Despite the personal effort of that moment, and the past year,  I was ok.  Yes, I didn’t have the comforts of my past, but basically, I am fine. And despite the fact that many things in my life still aren’t settled or secure, I’m getting happier and more at peace every week.

Until that is, I start comparing my present to my past through the lens of my own negative value judgements. There I was; safe, healthy, strong and feeling cute in my new yoga pants. Then my mind began scouring my internal landscape, looking for those familiar limp latex balloons of lack and loss. And when it found them, it blew them up. Big time.

Blowing new breath into the limp old balloons of lack and loss wasn’t bringing happiness into my life. I was unintentionally and unconsciously filling the sky of my internal landscape with dark balloons that were blocking the sun.

Comparing my present moment to my past in that way, wasn’t helping me, it was re-injuring me.

But here’s the good news. I stopped. I was in the middle of those thoughts and in that moment of epiphany, I just stopped. I re-focused on the difficulty and discomfort of the yoga pose that I was actually in during that moment. I realized that my past and my losses were discomforts and difficulties that were over. They are past, and I am now somewhere else, in a new world.

To stop my thoughts, I consciously took a breath, concentrating on the sensations of that breath alongside the other sensations brought on by the yoga pose. That’s it. With my attention refocused, the dark balloons in my inner landscape lost their shapes and flattened onto the ground. With nothing in the way, the light in the sky was shinning brightly. The dark was replaced with light. That’s a comparison I love.

Leaning Into the Hill Helps with Balance

On a bike or a pair of skis, you quickly learn that big, steep hills can be scary whether you are going up them or down them.

This past few years I’ve been in the midst of some very big life changes. My twenty two year marriage ended, my nest became empty, I moved out of my home and I lost several significant people in my life to change and death.

In the midst of these changes I’ve sought to keep my balance.  I exercised and meditated most days, which helped. And on the days when I felt whelmed, I often thought about hills. Lately, my inner landscape has been full of steep mountains that go on into a misty horizon without a break.

I’ve been fortunate enough to be a lifelong skier. My dad had been a ski instructor in the 1950’s and taught most of his 10 children to ski. I was 9 years old when I learned.

I wanted to be good at skiing and realized that the only way to develop more skill was to push myself a bit beyond my abilities, balancing fear with possibility. I loved the sport and I would push myself to go down steeper and steeper hills. I certainly scared myself more than a few times.

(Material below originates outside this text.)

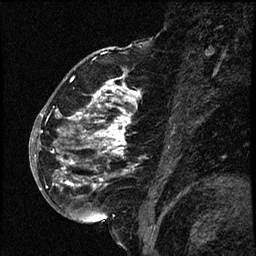
Breast MRI (dynamic contrast-enhanced), one sagittal slice. Position 35 of 66 along the scan axis. Dynamic contrast-enhanced study with each time point stored as its own series, time point 2 of 3 at this slice position (early post-contrast, ordered by acquisition time). 1.5 T. TE 4.2 ms, TR 17.6 ms. 2 mm slice thickness. 256 × 256 image matrix, field of view 200 × 200 mm. Female patient. Case-level facts recorded for this patient, not image findings: setting: breast cancer imaged before/during neoadjuvant chemotherapy; receptor status: HER2-positive.
Outlined on this slice (semi-automatically segmented with operator editing):
- analysis volume of interest (the breast-tissue region the enhancement analysis was run in; not a lesion): bounding box <52,69,149,209> (left, top, right, bottom; pixels)
- tumour enhancement mask (voxels above the 100 % enhancement threshold inside the analysis volume of interest): <56,80,140,186>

One lesson that I learned from scaring myself while skiing was to “lean” into the hill with my first action. With my skis poised at the top of the hill, the front half of them off of the snow (because the hill was so steep), I would launch  myself.

If I let fear prevail and I held back with my launch, resisting the challenge, my skis would turn sideways and I’d often fall. But, if my first action was to embrace the challenge and I leaned forwards into the fall-line of the hill when I launched myself, I was often much more successful.

Of course, accidents can happen (nothing is fail-safe), but this method of leaning into the hill has been far more successful than not. And I’ve fallen a lot. A few of those falls were epic and scary, but I always got back on the snow eventually, even when I wasn’t able to get up right away. Some runs were tough. I’ve wondered when it would be over and gutted it out, but I’ve also had runs that were unexpectedly magical and joyful.

Resisting versus embracing. Embracing vs. resisting. Leaning into the hill when I am poised to move. Or, resisting the hill. These are my choices.

So, these recent few years, when the latest “hill” seems like just too much to go up or down, I think about my skis, poised on the brink of a mountainside, the tips thrusting into the empty air and pointing far beyond my current position.

I’ve learned that the best possibility for a joyful life is to embrace the hill. I lean forwards.